**Data shown**
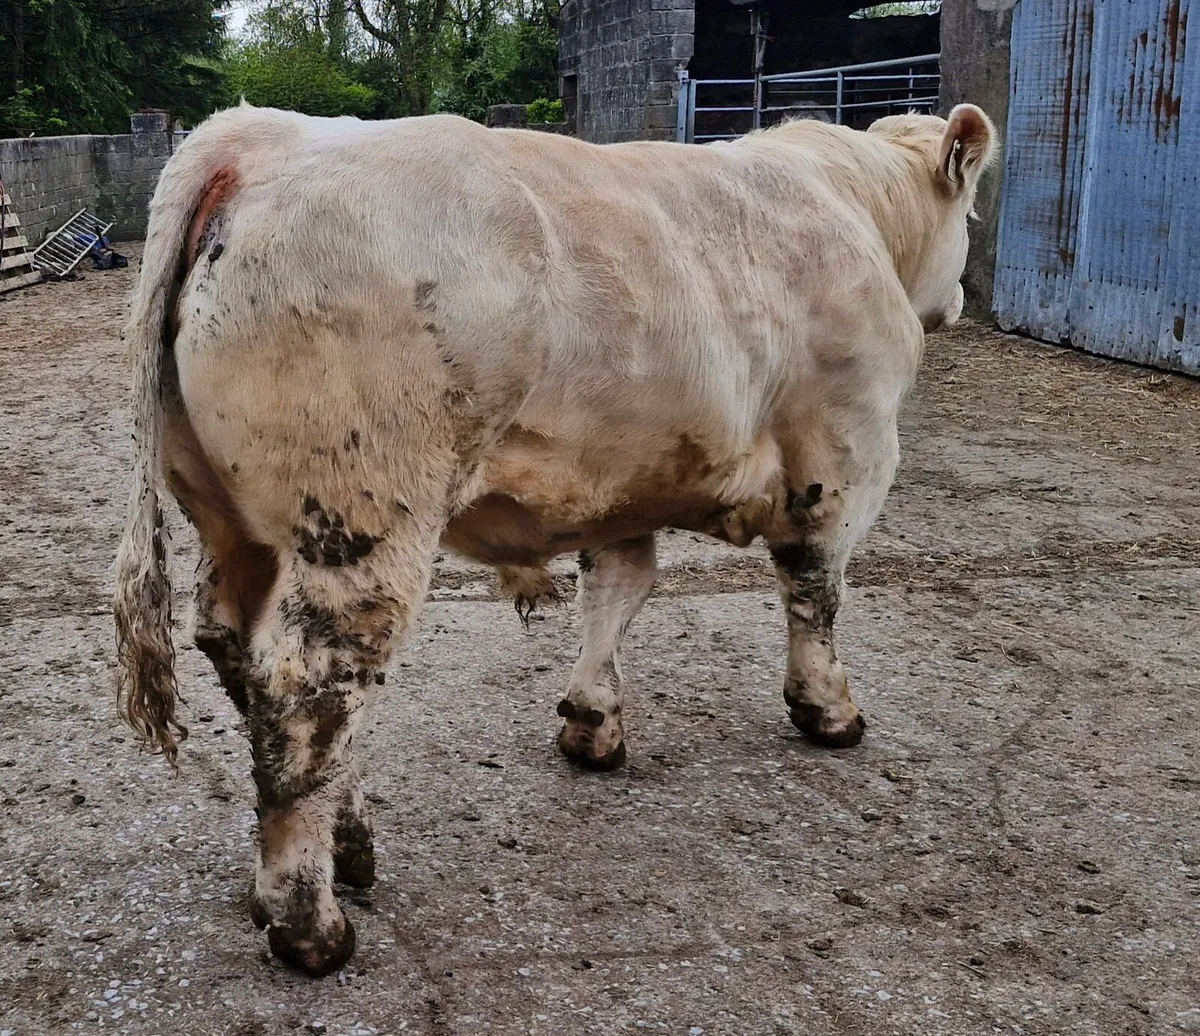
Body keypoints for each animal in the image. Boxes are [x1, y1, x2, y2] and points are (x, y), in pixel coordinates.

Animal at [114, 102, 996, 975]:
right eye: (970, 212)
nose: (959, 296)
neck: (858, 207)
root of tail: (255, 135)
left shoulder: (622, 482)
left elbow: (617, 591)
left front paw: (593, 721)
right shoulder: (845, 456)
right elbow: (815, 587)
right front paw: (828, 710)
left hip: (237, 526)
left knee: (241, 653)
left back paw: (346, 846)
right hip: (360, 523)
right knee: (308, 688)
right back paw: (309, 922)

--

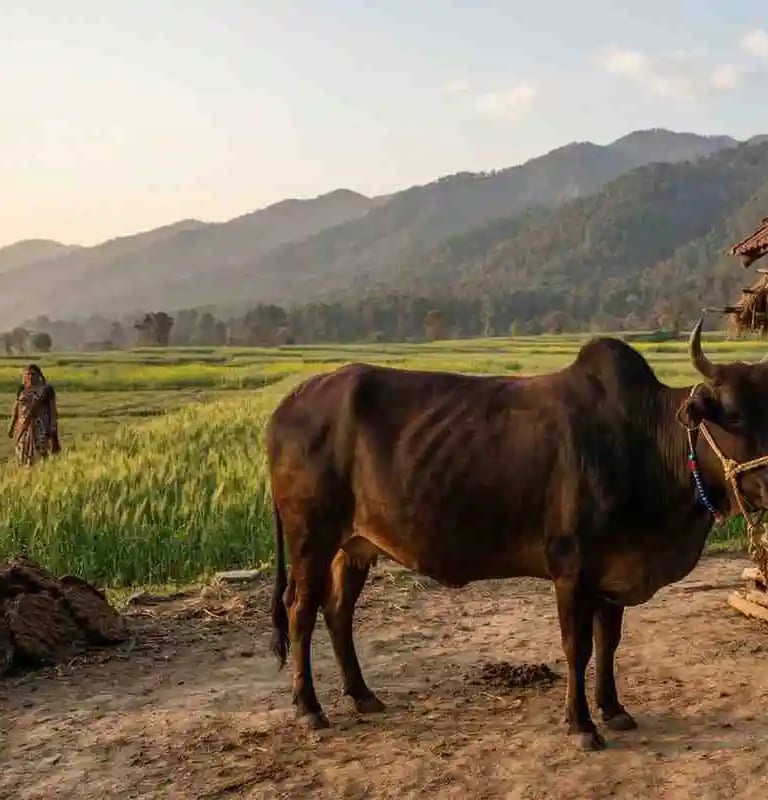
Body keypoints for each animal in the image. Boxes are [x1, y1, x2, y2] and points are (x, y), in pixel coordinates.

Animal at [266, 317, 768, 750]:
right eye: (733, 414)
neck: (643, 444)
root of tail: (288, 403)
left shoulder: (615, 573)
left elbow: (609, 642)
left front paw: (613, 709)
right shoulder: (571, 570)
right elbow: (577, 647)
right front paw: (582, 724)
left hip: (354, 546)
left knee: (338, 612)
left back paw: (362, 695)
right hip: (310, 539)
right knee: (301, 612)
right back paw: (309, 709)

**What to do**
In the listing above, start at the line with "left knee: (241, 653)", go on through the line with "right back paw: (309, 922)", and copy each of those lines exactly; leave out all the rest.

**Answer to the problem**
left knee: (241, 653)
left back paw: (346, 846)
right hip: (360, 523)
right knee: (308, 688)
right back paw: (309, 922)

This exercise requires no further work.